Inside out: looking within our bodies improves drug design

Researchers from the IMIM Systems Pharmacology Research Group have analyzed 566 drugs and their endogenous ligands. The results help predict whether a drug may have undesired side effects.

A new study by IMIM researchers will help design safer drugs. Image by Joshua Coleman at Unsplash.

A new study by IMIM researchers will help design safer drugs. Image by Joshua Coleman at Unsplash.

A group of IMIM researchers has established for the first time a quantitative relationship between the affinities of the endogenous metabolites and of the drugs for the same proteins.

The thousands of proteins that make our body work are often regulated by small molecules that our body synthesizes, called “endogenous ligands“. Each endogenous ligand binds to its target protein – like a key to a lock – with a certain affinity, which has been determined after millions of years of evolution.

Drugs are a synthetic version of these molecules – they are also aimed at regulating certain proteins that are involved in some diseases. So far, in order to design new drugs, scientists have always tried to achieve the maximum affinity of the drug towards its target protein. The idea is that this would increase selectivity; if the drug binds “a lot” to its target protein, it will not bind so much to other similar proteins (what is known as “residual affinity“).

But, until now, no one had looked at the affinity of the endogenous ligand for that same target protein, and compare it with the drug’s affinity.
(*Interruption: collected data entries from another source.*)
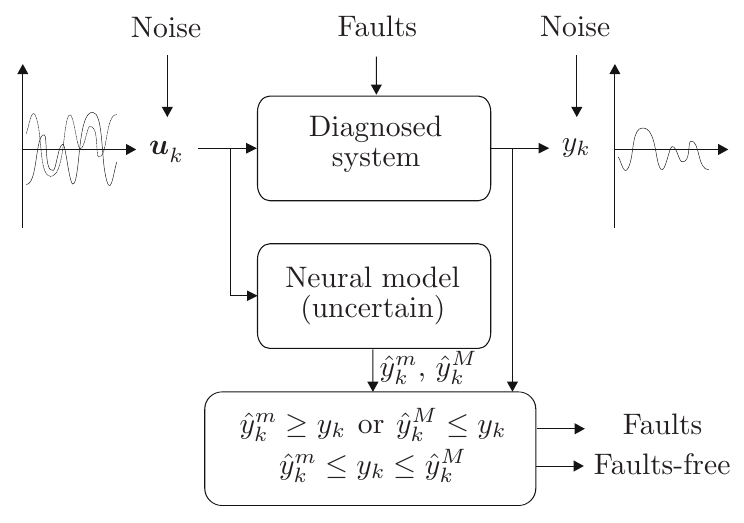
Figure 2. The diagram of the neural model-based Robust Fault Detection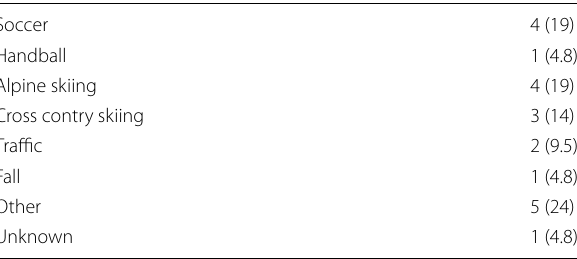
Table 1 The number of patients (%) in different type of activities leading to the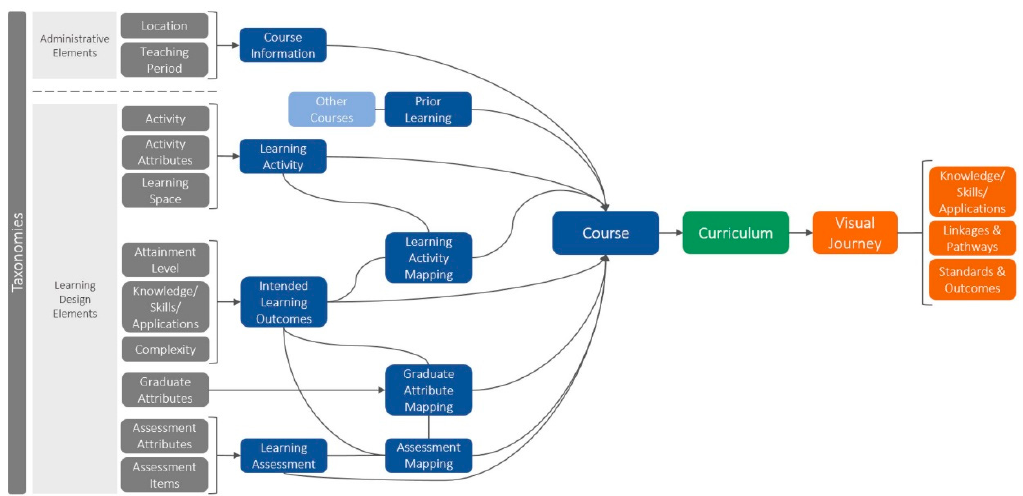
Figure 8. Overview of The Journey Maker design-environment functionality.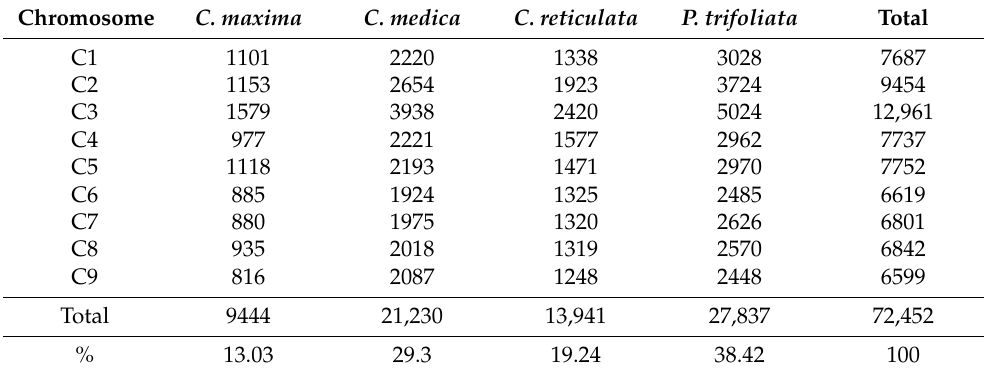
Table 1. Distribution of the 72,452 diagnostic SNPs (DSNPs) per taxon and per chromosome.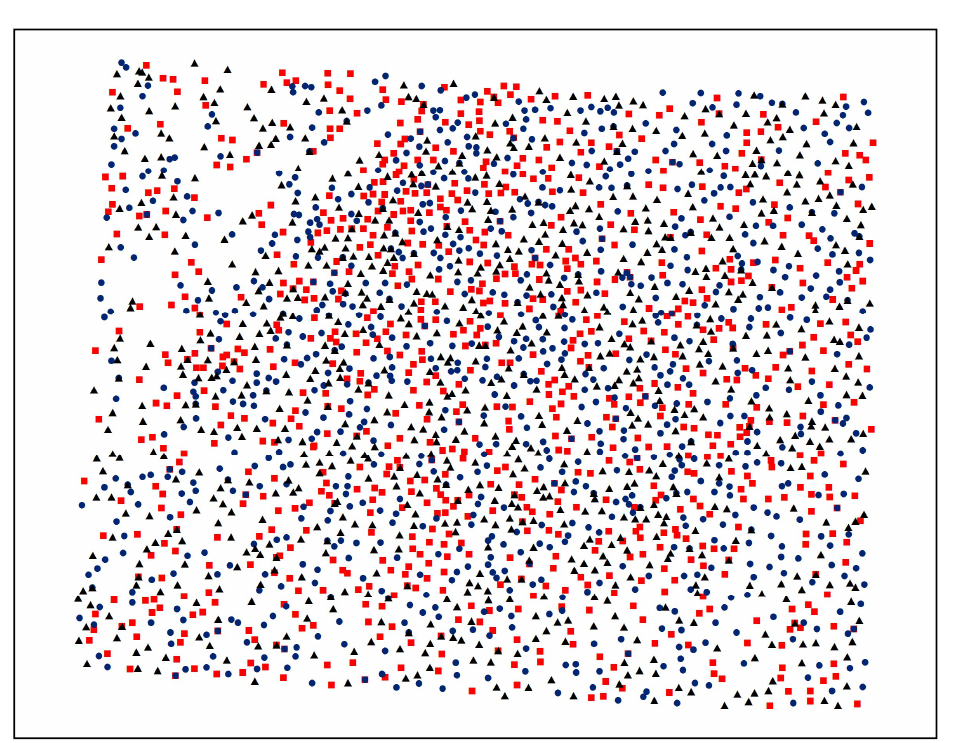
Figure 4. An example of dividing data using three non-repetitive vertex sets.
This is what Jordi Mestres‘ research group has done with 566 drugs that interact with 129 proteins. They have observed that 71% of these drugs have higher affinities for their target proteins – in most cases more than two orders of magnitude – than do the endogenous ligands.

Beyond giving a threshold of affinities when designing drugs for a given target, the study allows comparing the residual affinities of the drug for third proteins with the affinities of the endogenous ligands for those same proteins, in order to predict if the drug will have side effects. If the affinity of the drug for a protein (which is not its target) is greater than the affinity of the endogenous ligand towards the same protein, the drug will probably bind and have side effects.

 

“This study allows us to better anticipate if the drug’s affinities for proteins that are not its target will be biologically relevant”
Jordi Mestres

 

The results can guide the improvement of drug risk assessment and reduce the percentage of discarded drugs during the development process. “It is one more factor to consider. Before looking for a synthetic molecule, it makes sense to look at what biology has already selected”, says Mestres.

“It seems quite obvious, but so far no one had noticed: our own molecules, naturally optimized by evolution, establish the necessary frameworks to design more efficient and safe drugs”, concludes the coordinator of the Systems Phamacology research group.